Con respecto al acoso sexual se han concretado algunas medidas más específicas de prevención como son (1) la publicación de una declaración de principios donde se comprometa el empleador a una tolerancia cero con el acoso sexual, (2) el establecimiento de un procedimiento informal de solución, a instruir por un/a asesor/a confidencial, y (3) la tipificación de las infracciones disciplinarias aplicables en los supuestos de acoso sexual.

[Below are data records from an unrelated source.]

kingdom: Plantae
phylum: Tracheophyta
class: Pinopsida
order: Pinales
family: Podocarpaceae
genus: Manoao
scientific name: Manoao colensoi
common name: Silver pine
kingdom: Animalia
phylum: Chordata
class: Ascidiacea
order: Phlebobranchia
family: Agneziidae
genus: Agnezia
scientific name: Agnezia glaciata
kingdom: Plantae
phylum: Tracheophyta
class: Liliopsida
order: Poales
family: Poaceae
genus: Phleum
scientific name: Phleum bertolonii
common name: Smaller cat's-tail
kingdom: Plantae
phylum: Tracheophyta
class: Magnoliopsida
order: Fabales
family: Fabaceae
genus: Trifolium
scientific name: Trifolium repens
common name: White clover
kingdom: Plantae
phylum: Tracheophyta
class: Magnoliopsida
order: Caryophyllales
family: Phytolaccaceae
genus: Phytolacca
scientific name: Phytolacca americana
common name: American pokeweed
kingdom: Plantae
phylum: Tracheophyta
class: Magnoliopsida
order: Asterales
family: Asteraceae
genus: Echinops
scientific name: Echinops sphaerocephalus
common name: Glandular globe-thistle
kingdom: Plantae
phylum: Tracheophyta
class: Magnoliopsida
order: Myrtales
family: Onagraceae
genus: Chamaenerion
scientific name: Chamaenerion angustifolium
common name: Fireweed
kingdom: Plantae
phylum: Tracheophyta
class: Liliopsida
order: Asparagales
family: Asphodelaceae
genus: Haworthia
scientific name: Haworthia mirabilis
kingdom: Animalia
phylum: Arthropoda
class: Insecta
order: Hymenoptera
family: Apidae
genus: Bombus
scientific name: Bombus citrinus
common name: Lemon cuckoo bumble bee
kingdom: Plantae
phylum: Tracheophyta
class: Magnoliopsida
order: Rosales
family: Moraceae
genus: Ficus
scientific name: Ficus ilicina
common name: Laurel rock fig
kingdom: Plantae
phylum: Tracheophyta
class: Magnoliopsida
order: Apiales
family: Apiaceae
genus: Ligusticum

No pretendemos entrar en detalles más particulares que obligarían a un estudio más profundo de la prevención de los riesgos psicosociales. Pero sí pretendemos dejar claro que, aunque su concreción actualmente dista mucho de ser la deseable, el empresario ostenta una deuda de seguridad ante los riesgos psicosociales. Una deuda de seguridad cuyo incumplimiento podría generar las oportunas consecuencias jurídicas. De este modo, la adopción de medidas de prevención del acoso sexual y el adecuado tratamiento de la denuncia de la víctima exoneraría a la empresa de la responsabilidad indemnizatoria por daños y perjuicios que, en otro caso, asumiría aun cuando el acosador no fuese directamente el empresario a través de las acciones de responsabilidad civil in eligendo o in vigilando.
Un ejemplo judicial de este modo de argumentar es una Sentencia de 24.7.2003 del Tribunal Superior de Justicia de Andalucía, donde se confirma la condena a la empresa a indemnizar en 6.000 euros en un acoso sexual de un compañero de trabajo porque “la empresa no adoptó medida alguna para poner fin al acoso que se le denunciaba … por lo que esa actitud pasiva … respecto a la conducta ilícita del trabajador codemandado lleva consigo la responsabilidad solidaria de la empresa”.